Indoor scene change data:
------------------------------

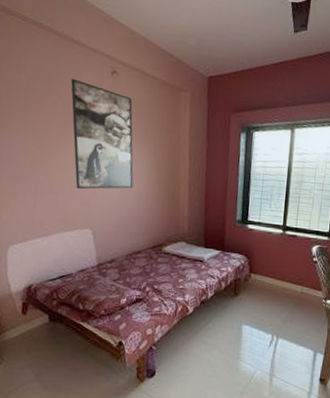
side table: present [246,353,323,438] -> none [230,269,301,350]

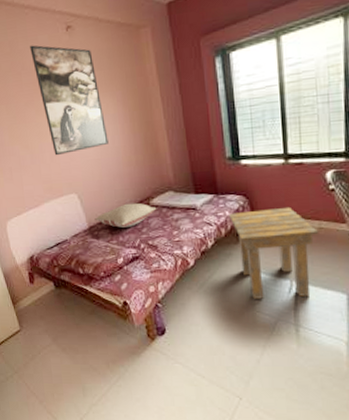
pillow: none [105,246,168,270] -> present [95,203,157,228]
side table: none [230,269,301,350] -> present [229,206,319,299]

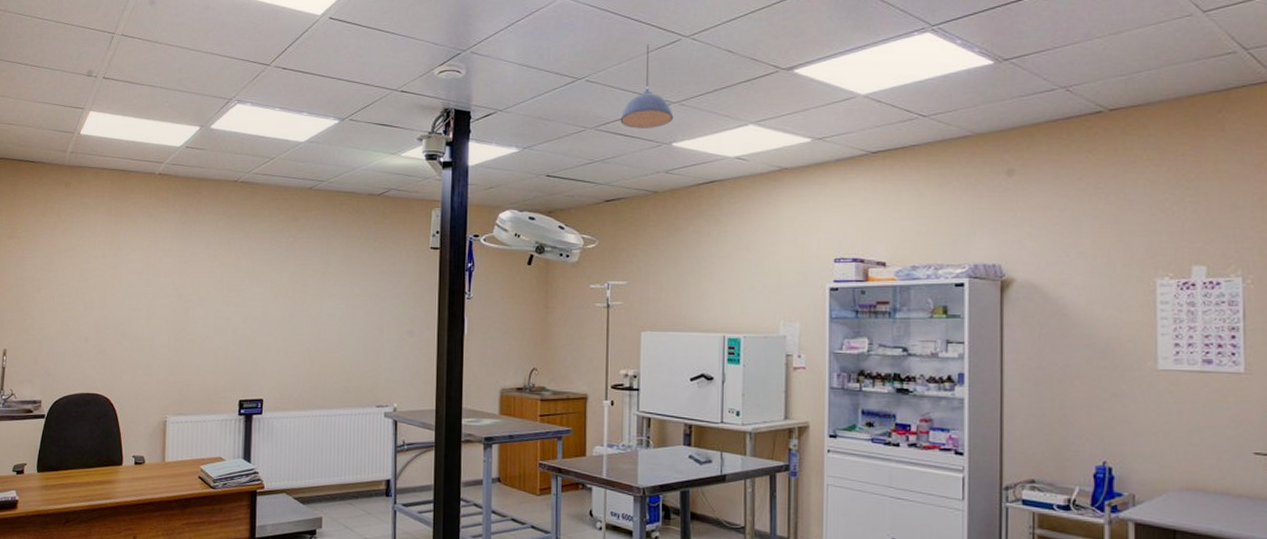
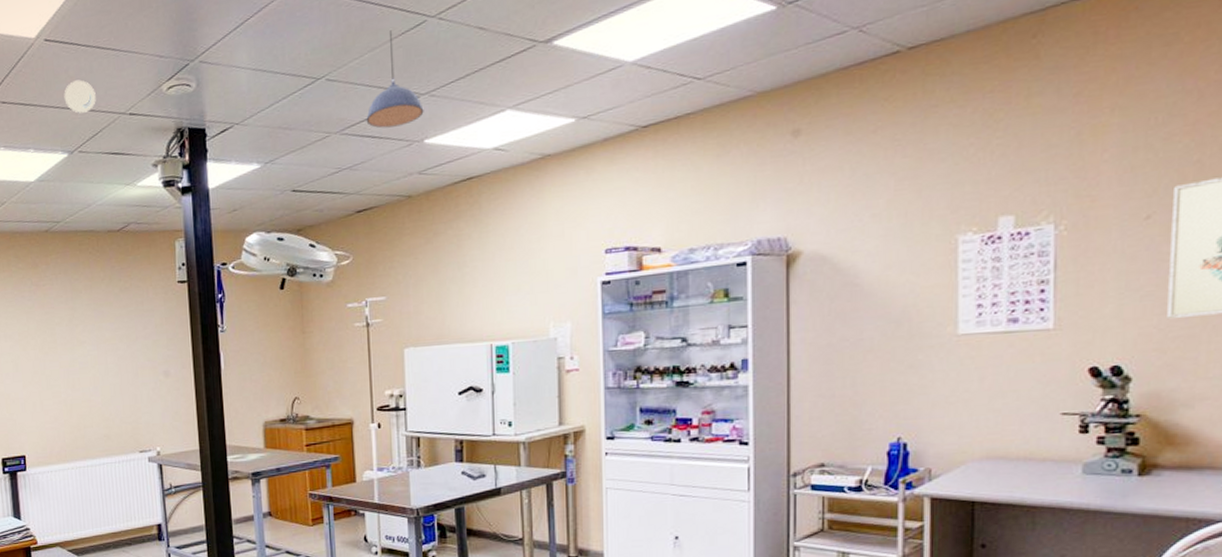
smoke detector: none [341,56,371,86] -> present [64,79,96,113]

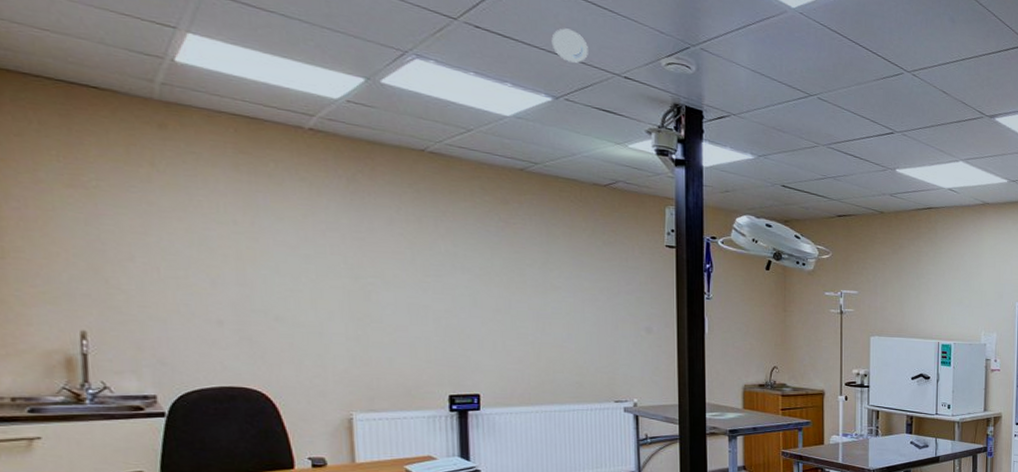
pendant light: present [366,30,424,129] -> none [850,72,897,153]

------------------------------

## What is expected
The whole of the data needs to be copied word for word, though not its pictures.

## Written response
side table: present [246,353,323,438] -> none [230,269,301,350]

pillow: none [105,246,168,270] -> present [95,203,157,228]
side table: none [230,269,301,350] -> present [229,206,319,299]

smoke detector: none [341,56,371,86] -> present [64,79,96,113]

pendant light: present [366,30,424,129] -> none [850,72,897,153]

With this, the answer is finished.